TASK BRIEF: Exactly what is written in the records below should be returned, minus the images.

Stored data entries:
○ ○ ○ ○

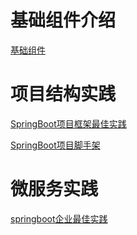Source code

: # 基础组件介绍
[基础组件](https://github.com/engjose/kona-base/blob/master/README.md)

# 项目结构实践
[SpringBoot项目框架最佳实践](https://github.com/engjose/kona-framework)

[SpringBoot项目脚手架](https://github.com/engjose/kona-archetype)

# 微服务实践
[springboot企业最佳实践](https://github.com/engjose/springboot-sample)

○ ○ ○ ○

RESPONSE AREA:
Source code

: # 基础组件介绍
[基础组件](https://github.com/engjose/kona-base/blob/master/README.md)

# 项目结构实践
[SpringBoot项目框架最佳实践](https://github.com/engjose/kona-framework)

[SpringBoot项目脚手架](https://github.com/engjose/kona-archetype)

# 微服务实践
[springboot企业最佳实践](https://github.com/engjose/springboot-sample)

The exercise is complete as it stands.